───── Information provided
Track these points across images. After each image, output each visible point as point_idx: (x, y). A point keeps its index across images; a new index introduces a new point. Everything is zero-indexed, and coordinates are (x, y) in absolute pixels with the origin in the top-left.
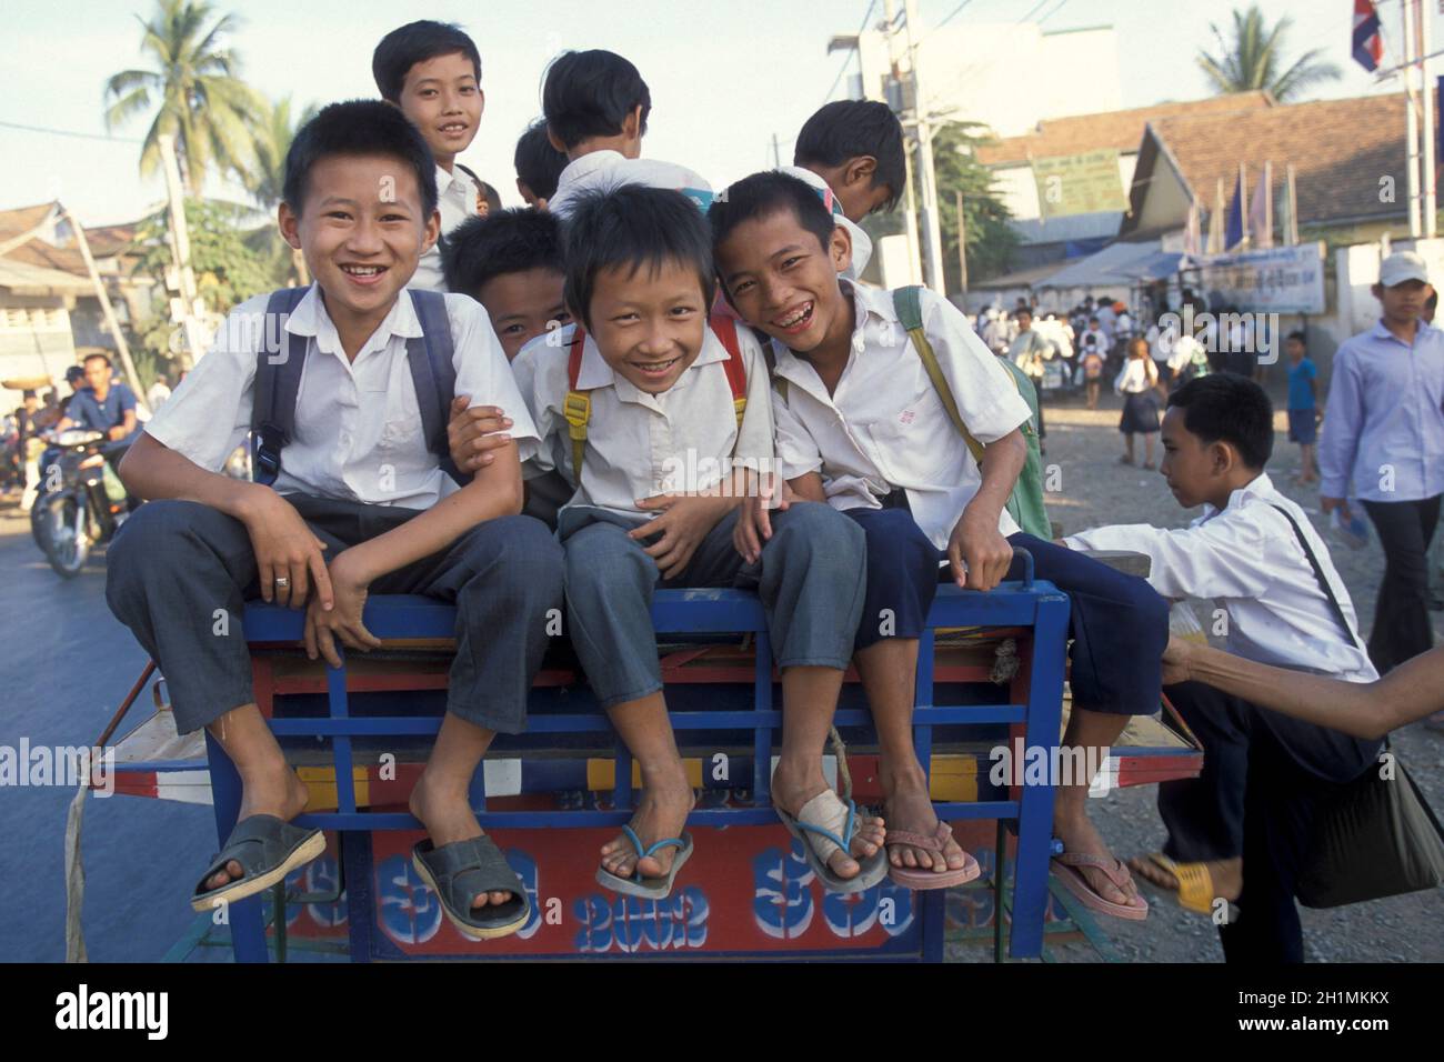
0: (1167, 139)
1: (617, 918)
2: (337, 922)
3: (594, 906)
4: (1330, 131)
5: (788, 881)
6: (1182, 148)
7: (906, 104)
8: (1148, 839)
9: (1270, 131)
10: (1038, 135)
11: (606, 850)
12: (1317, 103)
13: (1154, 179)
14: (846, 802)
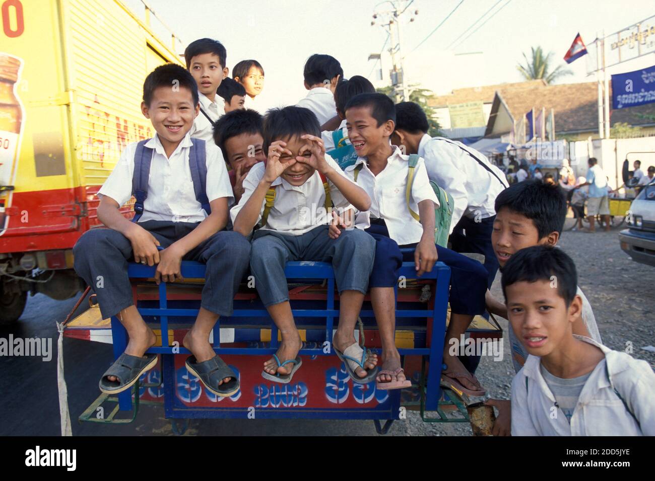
0: (504, 98)
1: (271, 394)
2: (159, 396)
3: (262, 389)
4: (569, 96)
5: (339, 381)
6: (510, 101)
7: (399, 81)
8: (487, 373)
9: (545, 95)
10: (452, 95)
11: (265, 364)
12: (564, 85)
13: (498, 113)
14: (362, 348)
──────────
▶ **Task to carry out**: Identify every line of the material that contains the word "introduces" and copy each of those lines in full.

▶ **Output of the task**:
Track these points across images. After each image, output each visible point as point_idx: (x, y). A point keeps its index across images; a new index introduces a new point. Everything is zero-indexed, and coordinates are (x, y) in absolute pixels with the origin in the top-left.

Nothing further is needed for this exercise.